Crack down on denials by knowing how global periods factor in.
You’re always under the watchful eye of Medicare and other payers, especially when you add a modifier to your claim. You can eliminate one reason for denials or owing money back to your payers at audit time by being an expert with modifier 57.
Read on to learn about two culprits that you’ll want to avoid when your physician makes the decision to perform a major surgery procedure during an E/M service.
End the Confusion Between Modifier 57 and Modifier 25
Even senior coders, with years of experience, sometimes confuse modifier 25 (Significant, separately identifiable evaluation and management service …) and modifier 57(Decision for surgery). Making the mistake of attaching the wrong modifier, may lead to denials, or worse, audits.
The primary difference between modifiers 57 and 25 is that you’ll use modifier 57 when the E/M service resulted in the decision for the major surgery. You’ll use modifier 25 when there’s a separate identifiable E/M service on the same day of a minor surgery or procedure.
“Medicare will not allow payment for an E/M visit billed with modifier 57 on the day of, or the day before, a minor surgical procedure (one with a 0- or 10-day global surgical period),” says Marvel J. Hammer, RN, CPC, CCS-P, ACS –PM, CPCO, owner of MJH Consulting based in Denver, Co.
According to CMS, “Use of a modifier 57 is limited to operations with 90-day global periods. Modifier 57 allows separate payment for the visit at which the decision to perform the surgery was made, if adequate documentation is submitted demonstrating that the decision for surgery was made during a specific visit.”
What to do: Work with your physician to make sure the documentation is thorough, to help you code correctly and take less time doing it.
Terminology indicates that the decision for surgery has occurred. “If the physician says, ‘The risks and benefits of the procedure were explained to the patient and she agrees to proceed’ that would make it clear that the decision for surgery had been made,” says Marcella Bucknam, CPC, CCS-P, CPC-H, CCS, CPC-P, CCC, COBC, CPC-I, audit manager at CHAN Healthcare in Vancouver, Wash. “Another thing that you often see is in the assessment and plan. The assessment will list the problem (e.g., cholelithiasis with possible cholecystitis) and the plan will show how it will be treated (e.g., we will schedule for surgery next week). If you see something like that, clearly the decision was made to perform surgery.”

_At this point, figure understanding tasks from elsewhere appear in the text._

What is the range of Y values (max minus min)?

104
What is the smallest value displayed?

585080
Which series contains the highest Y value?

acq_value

Don’t miss: If the decision for surgery was made more than 24 hours before the surgery took place, then there’s no need for a modifier, Bucknam adds.
Know Your Payer’s Definition of a Global Period
Because some payers have a different definition of a global period than CMS, they may deny a claim with modifier 57. Typically, these payers don’t think the E/M service should be billed separately.

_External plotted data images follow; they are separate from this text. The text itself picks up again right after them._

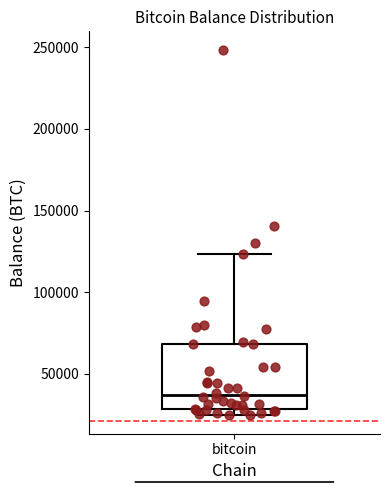

Read this box plot against the y-axis: the position of the median line, the range covered by the box, and the ends of both whiskers. The values are not printed on the chart, so give them approximately, as read against the axis.

median 35000, box 30000 to 70000, whiskers 25000 to 125000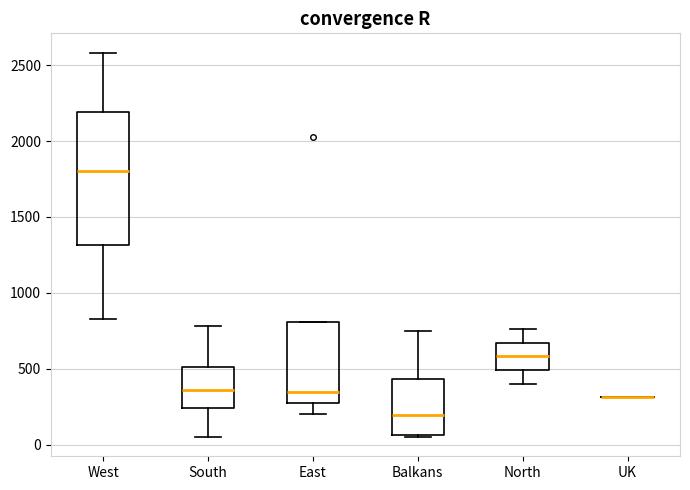

Comparing the boxes themselves (not the whiskers), which one is the tallest?

West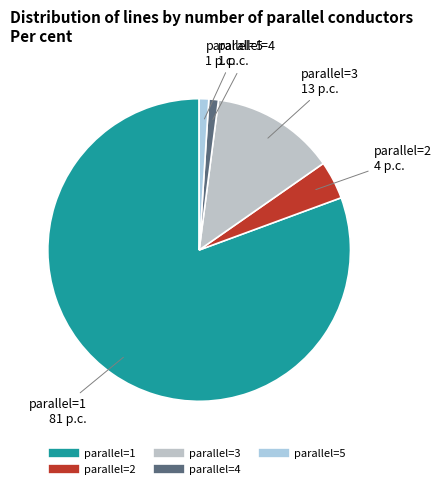

How many slices are in this pie chart?

5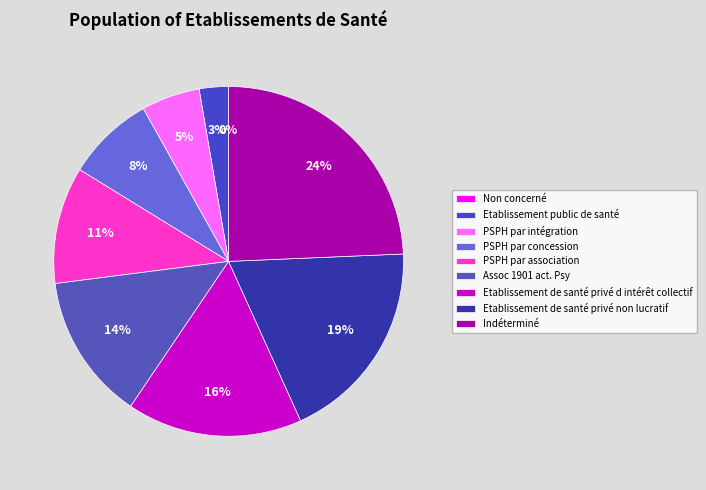

What portion of the pie excludes Etablissement de santé privé d intérêt collectif?

83.8%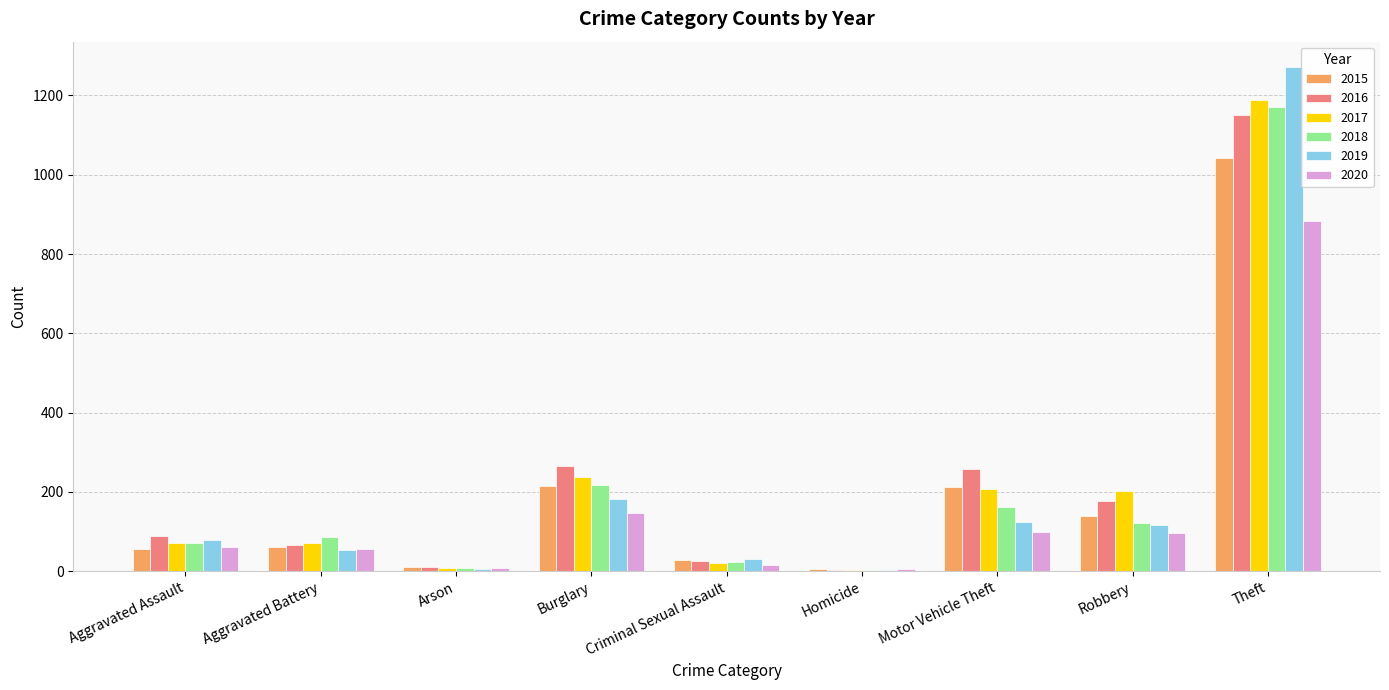

Is the value of 2016 at Aggravated Assault greater than the value of 2015 at Arson?

Yes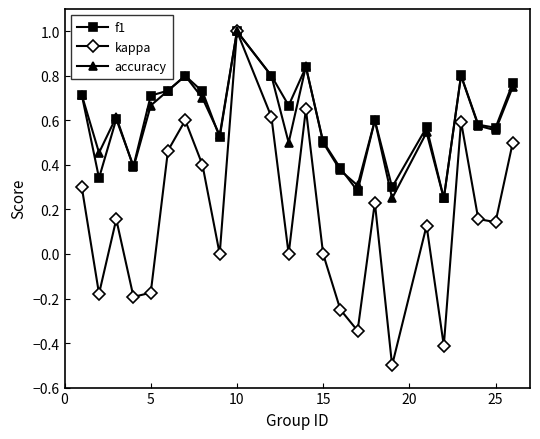

How many categories are shown in the chart?

24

CMS defines a global surgical package as “…all necessary services normally furnished by a surgeon before, during, and after a procedure. Medicare payment for the surgical procedure includes the pre-operative, intra-operative and post-operative services routinely performed by the surgeon or by members of the same group with the same specialty. Physicians in the same group practice who are in the same specialty must bill and be paid as though they were a single physician.”
CMS, along with most other payers, assigns a procedure or service to one of the following types of global surgical packages:
Both Medicare and CPT® include, for their procedures with a 90-day global, the day of or day before surgery. But many other payers, including many of the Medicaid programs, don’t include a day before surgery so the only thing they’re concerned about is E/M on the same day as the surgery,” Bucknam explains.

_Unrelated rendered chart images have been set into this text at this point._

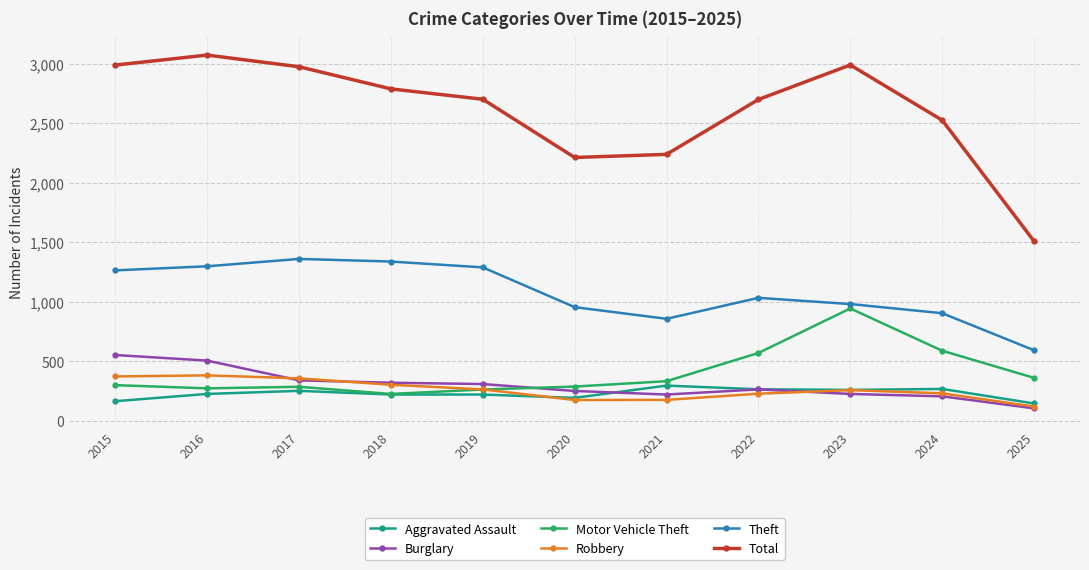

At 2021, list the series in order from largest to smallest.

Total, Theft, Motor Vehicle Theft, Aggravated Assault, Burglary, Robbery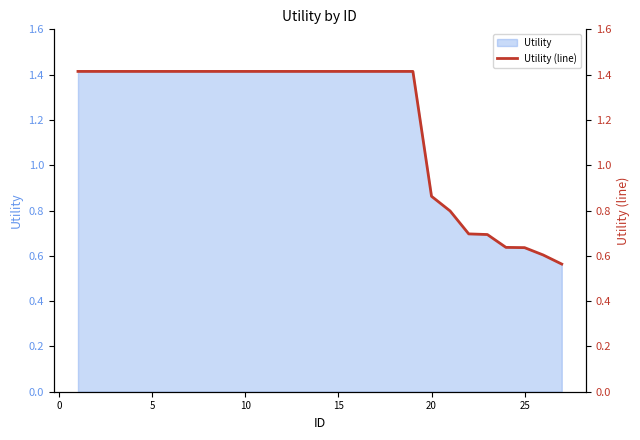

What is the difference between the maximum and minimum values?

0.9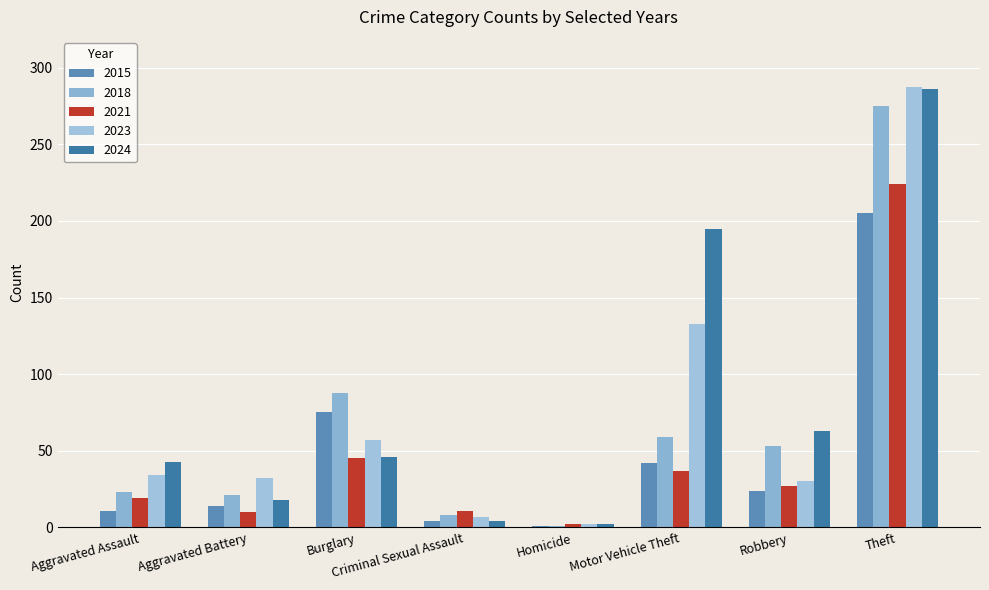

List the series in order of their peak value, highest first.

2023, 2024, 2018, 2021, 2015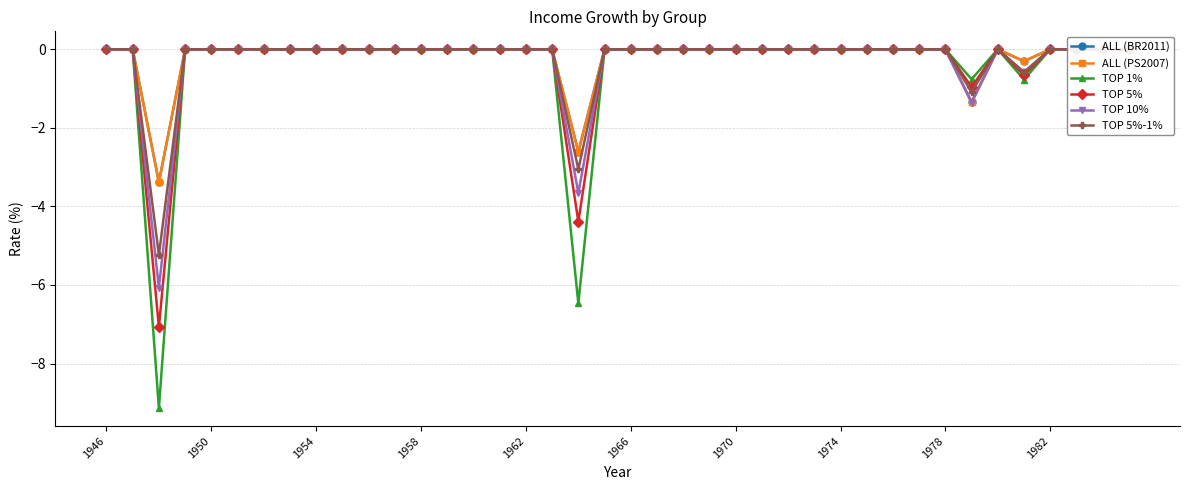

True or false: ALL (PS2007) and ALL (BR2011) intersect in this chart.

False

What to do: Once you sign a contract with a payer, you’re obligated to know their rules, including their definition of a global period. If you don’t follow their billing rules, you’re most likely losing money by not billing for payable services or spending money on appeals.
Good practice: AMA suggests keeping a health insurer reference log where you can include the payer’s global period definition, so that it’s at your fingertips when you are coding.